I thought it was about time I updated my reading on Christians and using the internet – it’s a long time since 1999! And so I dived into Digital Disciple by Adam Thomas (Abingdon Press, 2011).
I have to say there was a lot Adam Thomas and I do not agree on, but that’s ok:
- reading books that make you shout at them are always good – it makes you think
- Adam Thomas is a totally different generation to me, and perhaps that makes a big difference
- He is also coming from a totally different life experience to me, so will not necessarily draw the same conclusions.
This is not a book review, more some of my reflections on some of the points raised in the book.
The impression that comes across is that he starts from the place that the internet is bad, if not dangerous, or at least that there are many dangers intertwined with the good. I suppose the latter is a fair point to make, but personally I see the technology itself a neutral and the people and how they use it that are good, bad or indifferent.
Thomas claims (p 3) that the speed of innovation has stopped us from pausing and thinking hard about its effect on our lives. This is, I think, a generational difference. He is in his late twenties, the first of a generation that has never known the world without the internet. I am slightly (!) older than that, and so my generation had a choice to make as to whether to “get into” this internet thing or not. As far back as the mid 1990s my decision was that if this was something that people were going to get into, the church had better be there too – so for me there was a pausing and reflecting and a conscious decision. But I understand his point for those for whom the internet just is, but I doubt people agonise so much about whether they should read books, or use a phone to ring someone…

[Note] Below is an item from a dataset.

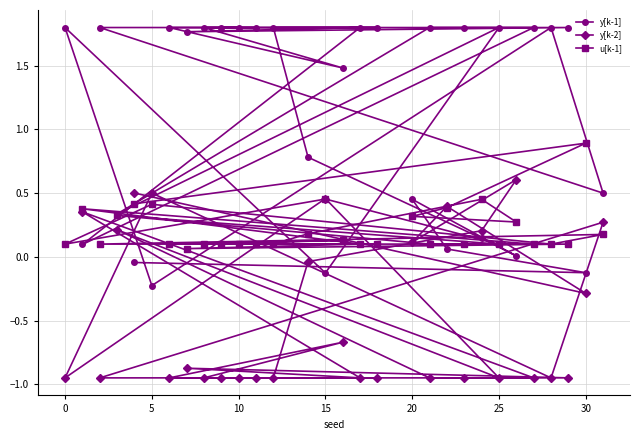

Which series has the largest range (max minus min)?

y[k-1]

So, not surprisingly, I agree with his assertion (p 6) that the virtual world has added a new dimension to our lives and discipleship.

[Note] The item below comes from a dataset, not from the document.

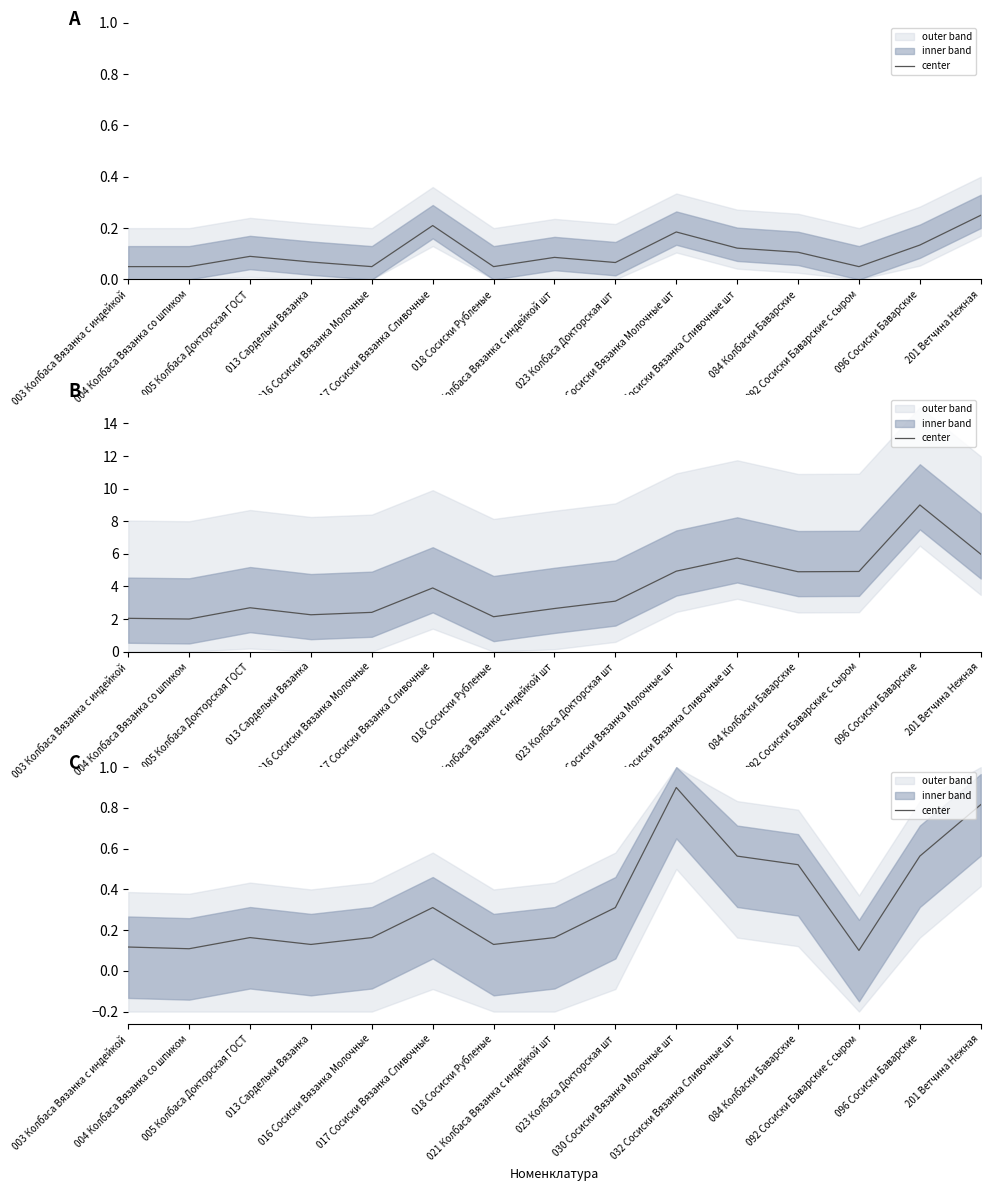

Is it true that the value at 030 Сосиски Вязанка Молочные шт is 0.5?

False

Much of Thomas’ focus on the internet is that of gaming and googling. Surprisingly there is not much focus on social media – by definition the more social parts of the internet revolution. He has concerns over exchanging “real life” for a “virtual world” and worries about that.

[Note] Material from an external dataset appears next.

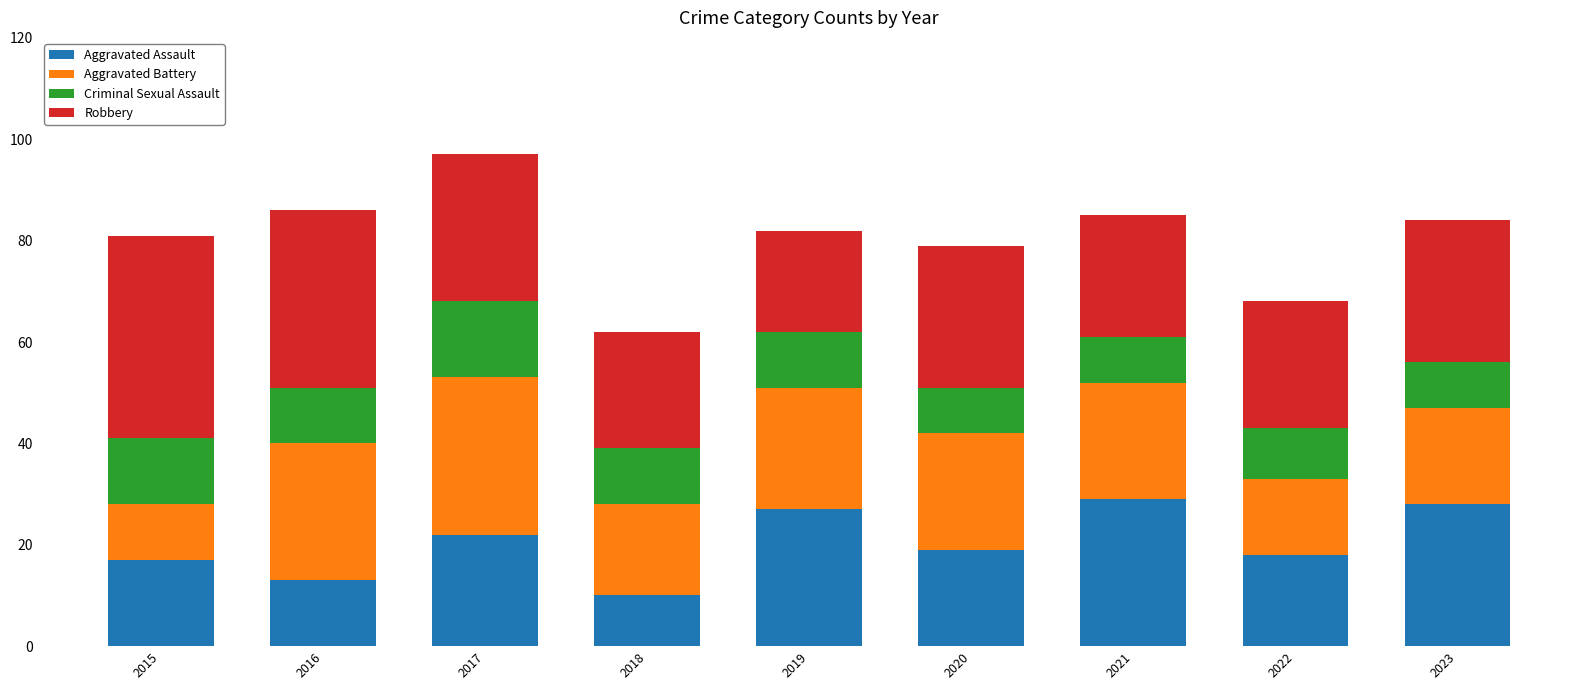

Is it true that Aggravated Assault equals 7 at 2020?

False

There seems to be no concept of the fact that the life encountered on line can be the only “real world” some can participate in, or the positives and life-enhancing opportunities the internet has brought for those of us for whom that is the case.
But what he does say (p35) is,
every connection holds within it a seed of holiness which is the potential to notice God who makes all connections possible
Amen to that!
He concludes the book with Psalm 139
139 You have looked deep
into my heart, Lord,
and you know all about me.
2 You know when I am resting
or when I am working,
and from heaven
you discover my thoughts.
3 You notice everything I do
and everywhere I go.
4 Before I even speak a word,
you know what I will say,
5 and with your powerful arm
you protect me
from every side.
6 I can’t understand all of this!
Such wonderful knowledge
is far above me.
7 Where could I go to escape
from your Spirit
or from your sight?
8 If I were to climb up
to the highest heavens,
you would be there.
If I were to dig down
to the world of the dead
you would also be there.
reminding us that the presence of God is in all creation – including all tech!
Has anyone else read the book? What did you think?